Improvement of Sub-Pixel Position Sensing in Nonuniform Large-Volume Pixelated CdZnTe Crystals

In pixelated 3-D position sensitive CdZnTe detectors, the Compton imaging performance highly depends on the accuracy of the reconstructed 3-D interaction positions. The lateral position resolution is traditionally limited by the anode pixel pitch. The use of transient signals from the pixels that do not collect charge can give a more precise lateral interaction position estimate. Material defects and electric field nonuniformity are present in many large-volume CdZnTe crystals. These detector nonuniformities can severely degrade the accuracy of the sub-pixel position algorithm. It is observed that the rise time of the collecting anode signal tends to be longer for the pixels with nonuniform electron drift velocities. This is likely due to diffusion or trapping and detrapping of the electron cloud as it passes through a region with very low drift velocity.
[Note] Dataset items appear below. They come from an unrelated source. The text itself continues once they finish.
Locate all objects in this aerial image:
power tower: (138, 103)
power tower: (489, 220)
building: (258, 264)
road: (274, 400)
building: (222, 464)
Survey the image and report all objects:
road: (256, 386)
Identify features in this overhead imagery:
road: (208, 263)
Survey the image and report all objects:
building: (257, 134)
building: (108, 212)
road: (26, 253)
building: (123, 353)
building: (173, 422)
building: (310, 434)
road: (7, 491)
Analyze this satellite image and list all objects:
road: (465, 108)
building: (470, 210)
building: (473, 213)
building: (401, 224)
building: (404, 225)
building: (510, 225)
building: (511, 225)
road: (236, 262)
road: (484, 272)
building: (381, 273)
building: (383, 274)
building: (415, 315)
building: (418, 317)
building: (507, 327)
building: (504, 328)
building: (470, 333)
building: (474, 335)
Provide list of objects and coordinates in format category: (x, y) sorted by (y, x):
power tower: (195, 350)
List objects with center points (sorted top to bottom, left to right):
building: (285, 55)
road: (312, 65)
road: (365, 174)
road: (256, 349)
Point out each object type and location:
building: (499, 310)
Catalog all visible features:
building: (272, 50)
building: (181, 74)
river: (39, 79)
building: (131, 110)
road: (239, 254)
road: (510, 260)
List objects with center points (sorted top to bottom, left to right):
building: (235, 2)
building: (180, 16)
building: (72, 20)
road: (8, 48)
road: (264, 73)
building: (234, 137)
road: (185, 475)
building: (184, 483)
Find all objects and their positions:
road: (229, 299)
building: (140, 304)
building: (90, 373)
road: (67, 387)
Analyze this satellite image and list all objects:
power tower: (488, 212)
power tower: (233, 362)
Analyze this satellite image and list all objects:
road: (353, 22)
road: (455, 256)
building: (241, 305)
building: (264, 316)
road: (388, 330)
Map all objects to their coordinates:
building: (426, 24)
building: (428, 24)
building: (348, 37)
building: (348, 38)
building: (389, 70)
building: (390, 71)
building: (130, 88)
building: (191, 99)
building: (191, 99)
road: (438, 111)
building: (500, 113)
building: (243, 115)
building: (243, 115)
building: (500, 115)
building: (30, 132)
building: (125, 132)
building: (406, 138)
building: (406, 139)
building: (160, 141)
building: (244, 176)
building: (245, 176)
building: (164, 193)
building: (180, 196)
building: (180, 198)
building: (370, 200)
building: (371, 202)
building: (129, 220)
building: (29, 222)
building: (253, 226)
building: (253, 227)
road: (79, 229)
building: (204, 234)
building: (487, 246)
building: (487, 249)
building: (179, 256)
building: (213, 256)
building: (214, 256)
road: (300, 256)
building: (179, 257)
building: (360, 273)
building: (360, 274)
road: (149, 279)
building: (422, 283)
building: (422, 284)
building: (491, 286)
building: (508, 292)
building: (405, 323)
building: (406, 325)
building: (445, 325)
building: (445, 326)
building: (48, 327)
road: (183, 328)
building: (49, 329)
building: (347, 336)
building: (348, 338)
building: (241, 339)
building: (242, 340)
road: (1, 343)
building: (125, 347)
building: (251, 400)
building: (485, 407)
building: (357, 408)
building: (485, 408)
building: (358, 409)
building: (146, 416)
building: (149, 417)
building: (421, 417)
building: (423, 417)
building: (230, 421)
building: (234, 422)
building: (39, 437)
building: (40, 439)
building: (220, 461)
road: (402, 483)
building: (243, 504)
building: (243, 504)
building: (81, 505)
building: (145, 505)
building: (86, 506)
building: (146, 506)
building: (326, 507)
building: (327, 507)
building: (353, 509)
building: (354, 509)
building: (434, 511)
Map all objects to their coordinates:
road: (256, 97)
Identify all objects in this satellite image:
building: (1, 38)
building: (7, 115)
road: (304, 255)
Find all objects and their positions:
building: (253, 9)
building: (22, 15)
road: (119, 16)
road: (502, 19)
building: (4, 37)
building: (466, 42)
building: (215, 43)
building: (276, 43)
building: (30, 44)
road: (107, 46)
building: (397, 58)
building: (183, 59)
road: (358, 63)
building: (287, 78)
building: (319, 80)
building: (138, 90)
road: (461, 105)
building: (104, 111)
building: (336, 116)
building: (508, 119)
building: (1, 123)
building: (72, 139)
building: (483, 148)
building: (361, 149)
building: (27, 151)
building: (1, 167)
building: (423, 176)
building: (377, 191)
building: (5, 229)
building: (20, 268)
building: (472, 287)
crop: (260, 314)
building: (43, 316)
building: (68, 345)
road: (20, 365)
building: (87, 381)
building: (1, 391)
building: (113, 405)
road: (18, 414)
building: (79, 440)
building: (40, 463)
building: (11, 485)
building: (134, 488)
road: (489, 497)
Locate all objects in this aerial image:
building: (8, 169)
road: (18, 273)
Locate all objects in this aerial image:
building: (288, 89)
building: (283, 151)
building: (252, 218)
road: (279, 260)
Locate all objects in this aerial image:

In a nonuniform detector, the sub-pixel position distribution was significantly improved by removing the signals with rise time greater than 500 ns. It is shown that rise time is a good indicator of material nonuniformity and imaging performance. When only events with appropriate rise time of anode signals are used, even poor detector material can yield excellent sub-pixel position information, improving the gamma-ray imaging performance. The sub-pixel position and C/A ratio were calculated based on the digitized preamplifier pulse waveforms from the collecting and non-collecting anode pixels.